**Excerpt provided**
--

Yes, this is the funeral Psalm. The one they read at funerals and in the rosy red lights of the funeral parlor this Psalm is pretty somber.

But this morning, as it has been many other times, it was not somber but very encouraging! It was verse four that was so good to read today.

“Even when I walk through the darkest valley, I will not be afraid, for you are close beside me.”

Haddon Robinson in a short book on Psalm 23 that he wrote said this about verse 4,

    Undoubtedly, as David wrote this psalm, he could remember how as a boy he had led this own flocks through the valley of deep darkness.

    Just as the sheep trusted David for protection, so he had learned to trust God to protect him.

    What kind of courage does a sheep need? A sheep does not need courage to fight its enemies. The most courageous sheep in the world would be an easy victim of the smallest wolf or mountain lion. What a sheep needs is courage to trust the shepherd. When it senses that a predator is near, it looks up to see the shepherd nearby, and then it goes back to grazing again. That takes courage!

--

**Available data**

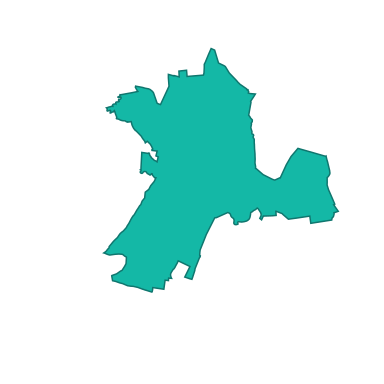 Cauas, Satu Mare, Romania, rotated 224°
{"feature_id": "2599482B72744366399171", "entity_name": "Cauas", "entity_type": "district", "adm_level": 2, "iso_a3": "ROU", "parent_name": "Romania", "parent_adm1": "Satu Mare", "projection": "albers", "projection_center": [22.564, 47.598], "detail": "fine", "context": "isolated", "style": "filled", "palette": "teal", "viewbox_px": 384, "rotation_deg": 224, "n_neighbors": 0, "source": "geoboundaries", "source_scale": "gbopen_adm2", "svg_char_len": 6027}
<svg xmlns="http://www.w3.org/2000/svg" viewBox="0 0 384 384"><g transform="rotate(224 192 192)"><path d="M214.5,306.5L218.7,303.1L220.2,302.3L221.0,303.6L221.9,303.8L222.6,304.4L222.9,304.5L223.1,304.4L223.2,303.8L223.4,303.7L224.2,304.0L224.6,304.1L232.6,302.8L233.9,302.9L234.6,302.8L237.3,303.1L247.9,303.5L255.2,305.4L256.8,305.1L262.5,303.2L274.3,309.8L277.9,308.5L275.7,302.5L272.5,294.4L271.9,292.4L269.6,290.0L266.1,286.0L265.9,285.7L265.0,284.0L275.8,271.7L280.5,275.8L285.4,269.9L281.2,265.9L285.8,263.3L286.0,263.1L286.0,262.9L285.9,262.8L290.7,260.2L288.3,257.7L282.0,252.1L275.4,233.0L277.3,232.1L278.5,231.7L278.9,231.7L288.6,236.6L290.3,236.9L291.6,236.8L293.4,236.6L294.8,236.1L298.0,234.0L300.0,233.0L306.1,229.0L305.5,228.0L302.0,226.9L300.8,226.7L304.4,221.4L310.8,212.5L311.3,212.0L311.7,211.9L311.9,211.8L311.1,211.8L310.8,211.6L310.7,211.3L310.8,210.7L310.7,209.8L311.2,209.2L311.3,209.0L311.2,208.8L311.0,208.7L310.6,208.9L310.0,209.4L309.5,210.4L309.3,210.6L309.1,210.8L308.8,210.8L308.2,210.2L308.0,209.7L308.0,209.2L308.1,208.7L308.2,208.4L309.0,207.7L308.7,207.0L308.4,206.9L307.6,206.8L307.3,206.6L307.3,206.4L307.3,206.1L308.9,204.2L309.0,204.0L309.0,203.4L308.2,202.7L308.4,202.7L308.4,202.2L308.5,201.9L309.0,201.3L309.4,200.8L309.6,200.3L309.6,199.8L309.5,199.3L308.4,198.6L309.5,197.7L309.9,196.6L310.7,195.6L311.2,194.5L311.6,193.8L312.0,193.1L311.2,193.1L310.7,192.9L310.5,192.7L310.0,191.8L309.5,191.4L309.2,191.4L309.0,191.5L307.7,193.9L307.5,194.0L307.2,194.0L306.9,193.7L306.2,192.4L305.7,192.0L305.3,192.4L305.2,193.1L305.1,193.7L305.0,193.9L304.7,194.4L304.1,195.2L304.0,195.4L304.1,195.7L304.4,196.1L304.5,196.3L304.5,196.6L303.3,196.2L301.5,195.1L298.0,193.5L297.9,193.3L297.6,192.6L297.5,192.4L297.2,192.3L295.9,193.1L295.2,193.5L294.2,193.8L293.7,193.9L292.4,194.5L291.3,195.2L289.7,196.6L288.8,196.9L287.9,196.9L287.1,197.8L286.8,197.6L285.9,198.7L284.9,200.2L284.7,200.4L281.8,198.6L280.2,197.9L278.4,197.3L277.3,197.1L275.6,196.9L275.5,197.1L273.0,197.1L267.3,196.9L264.7,196.2L261.3,195.7L259.7,194.9L259.4,197.4L255.2,197.4L252.7,196.7L250.2,195.7L250.1,194.1L250.1,193.8L250.2,193.7L245.5,197.2L243.0,192.9L240.7,193.8L238.1,189.4L239.2,189.3L241.0,188.6L245.2,188.5L246.2,188.9L247.8,189.0L249.2,190.0L250.0,190.2L250.4,189.7L250.2,189.4L255.6,185.6L245.6,174.1L244.4,172.8L244.5,172.3L244.3,172.4L243.8,172.3L243.4,171.9L243.3,171.5L243.3,170.7L243.1,170.4L242.7,170.1L242.4,170.1L241.9,170.1L241.5,170.2L240.9,170.7L240.7,171.4L240.9,172.6L240.8,172.9L240.6,173.6L240.0,174.1L239.4,174.5L238.9,174.6L238.6,174.6L237.8,174.4L237.0,174.2L235.9,174.6L234.0,175.0L233.8,175.3L233.8,176.8L233.8,177.1L233.4,177.4L233.1,177.3L232.3,176.7L228.8,176.3L228.6,176.4L227.9,177.1L227.5,176.3L226.5,173.3L226.1,168.0L225.9,167.2L224.9,163.9L225.5,159.4L221.9,154.8L221.7,152.3L221.6,151.1L221.3,150.2L220.0,147.2L220.1,146.7L220.1,145.7L219.4,142.6L219.1,140.7L217.9,136.1L217.7,134.6L217.8,133.9L217.2,130.9L215.6,125.5L215.1,122.7L214.5,120.8L214.4,118.4L214.3,116.2L214.6,114.6L214.8,112.4L214.6,110.7L214.0,107.5L214.2,103.4L214.2,101.8L213.7,95.2L212.9,94.3L212.9,92.3L212.8,91.1L212.7,90.9L212.6,90.0L212.8,88.3L213.1,86.9L211.1,87.9L210.9,87.8L209.3,88.5L207.7,89.3L207.0,90.0L204.5,93.2L203.6,94.3L201.5,96.6L199.1,98.6L198.1,99.0L196.0,99.1L194.0,99.6L193.8,99.5L193.3,98.9L189.8,94.8L189.6,94.4L188.8,91.6L187.9,87.1L188.0,86.6L188.4,85.8L189.1,82.2L189.4,80.7L191.6,76.3L191.6,76.0L187.5,73.0L184.9,74.6L180.9,76.4L178.3,77.9L173.3,79.8L170.9,81.5L168.6,83.4L164.6,85.8L160.2,87.7L158.9,88.4L158.5,88.5L156.0,89.8L151.4,92.1L151.3,92.3L151.4,92.6L152.4,94.3L152.5,94.3L153.8,96.0L144.7,102.5L150.1,109.9L147.4,111.9L149.0,113.8L146.7,115.7L147.6,116.0L149.0,116.8L150.1,117.7L150.8,118.9L151.2,120.4L151.8,123.3L151.7,123.6L151.6,123.9L151.8,125.4L152.1,126.6L152.4,127.4L153.3,130.8L154.1,132.9L141.7,137.0L138.1,125.8L133.4,128.0L131.4,129.1L132.3,131.1L135.4,137.4L136.5,138.9L140.9,149.7L141.3,150.8L141.1,151.0L141.7,151.9L142.5,151.8L144.4,154.0L145.9,156.0L149.4,164.6L152.2,171.4L157.7,189.2L157.7,189.4L156.9,190.1L156.6,190.6L152.0,202.1L150.4,202.7L149.7,202.8L148.9,202.6L146.9,201.6L146.1,201.5L144.2,201.7L143.2,201.6L142.1,200.9L141.4,200.1L140.8,199.2L139.9,198.4L139.4,198.3L138.8,198.3L138.6,198.4L137.8,198.9L137.5,199.2L136.6,200.7L136.7,200.9L137.3,201.4L138.1,201.9L138.1,202.5L138.0,202.8L137.6,203.2L135.4,204.9L134.0,206.7L133.6,207.3L132.7,208.8L132.4,209.5L132.1,211.0L132.1,212.5L132.8,214.2L134.1,216.2L135.5,218.0L135.5,218.3L135.1,219.1L134.9,219.9L134.8,221.5L134.1,223.4L134.0,224.3L134.0,225.2L134.0,225.5L133.7,225.9L132.4,225.8L128.8,225.0L127.6,224.5L126.8,224.0L125.9,222.9L125.7,222.5L125.4,221.4L124.9,220.1L122.6,220.3L124.0,224.3L123.8,224.4L117.8,230.6L115.2,233.6L118.3,236.4L118.2,236.5L112.1,239.1L111.6,239.1L111.1,239.0L103.8,239.4L103.6,239.6L102.6,240.9L98.8,245.7L90.5,256.5L84.8,252.0L81.4,256.5L72.0,268.9L72.7,269.8L73.2,270.9L73.1,272.1L73.2,272.5L73.4,273.0L74.4,274.7L74.9,275.3L75.5,275.7L74.7,277.1L73.4,279.7L79.5,280.9L81.1,281.3L80.9,281.5L80.8,282.4L86.9,285.0L95.4,288.5L99.7,290.9L101.5,292.9L103.1,294.5L104.8,296.3L104.8,296.6L104.7,297.4L104.9,299.0L105.4,300.7L106.0,301.5L106.9,302.2L107.7,302.9L115.5,307.9L117.5,309.0L120.6,311.0L120.7,310.6L120.9,310.4L122.9,309.3L133.7,303.6L144.3,297.9L146.1,297.0L145.4,286.3L143.1,277.1L138.4,263.7L138.5,263.7L140.7,258.1L142.5,257.2L143.9,256.7L152.9,253.9L162.0,253.4L162.7,253.1L163.6,254.2L164.2,254.7L166.7,256.5L167.2,257.0L169.4,259.5L171.5,261.5L173.1,263.1L177.2,266.7L180.3,269.7L181.4,270.6L183.7,273.0L184.7,273.5L185.5,273.5L186.2,274.0L186.6,274.6L187.0,275.6L187.6,275.9L188.2,275.9L189.0,275.5L189.4,275.6L190.0,276.0L190.4,276.7L190.9,277.2L192.1,277.8L194.2,279.0L194.5,279.3L196.2,281.9L196.5,282.3L197.2,282.6L197.3,282.9L197.4,283.9L197.5,284.4L198.6,285.7L199.0,285.8L201.3,285.9L202.4,286.3L203.4,286.5L204.5,286.5L211.8,297.4L212.1,297.7L212.8,297.9L213.9,303.8L214.5,306.5Z" fill="#14b8a6" stroke="#0f766e" stroke-width="1.5"/></g></svg>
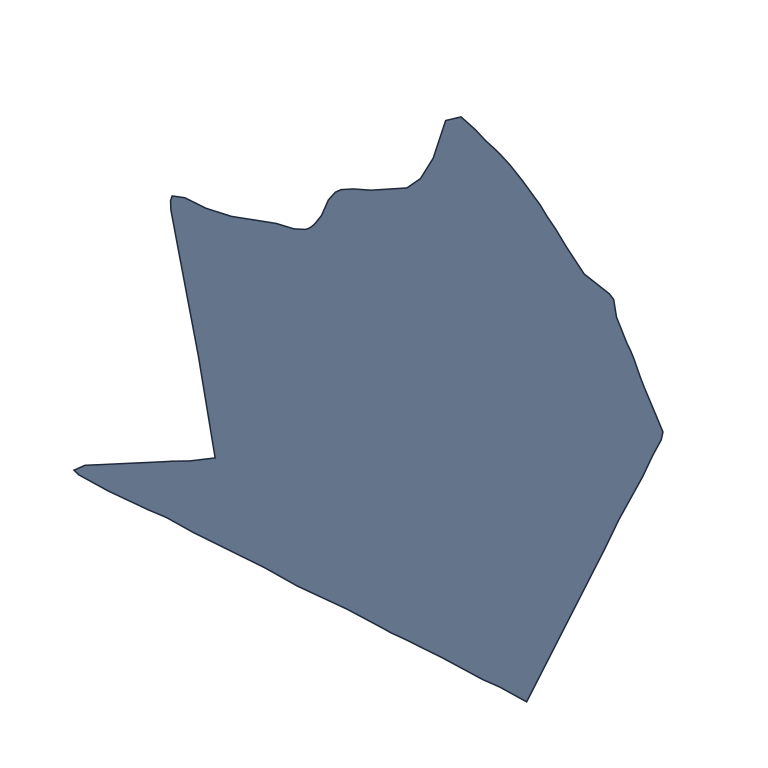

--

**Required task**
Carry the reflection on Psalm 23 further, starting right after its final sentence. The data above comes from a separate source and is unrelated to the text.

**Answer below**
    What kind of courage does a Christian need? We don’t need courage to fight our own spiritual battles.

    We need courage to trust the Shepherd. If we know that He is nearby, we simply trust ourselves to Him and go back to grazing again. And that takes courage!

Isn’t that good news! My Shepherd, our Shepherd, is nearby. And no matter what might seem to be licking its chops waiting to devour us, He stands guard over us.

There are days or even weeks when the uncertainty of life wants to overwhelm us. Today is one of those for me. But for today I have chosen to keep on grazing and trust myself to the Shepherd!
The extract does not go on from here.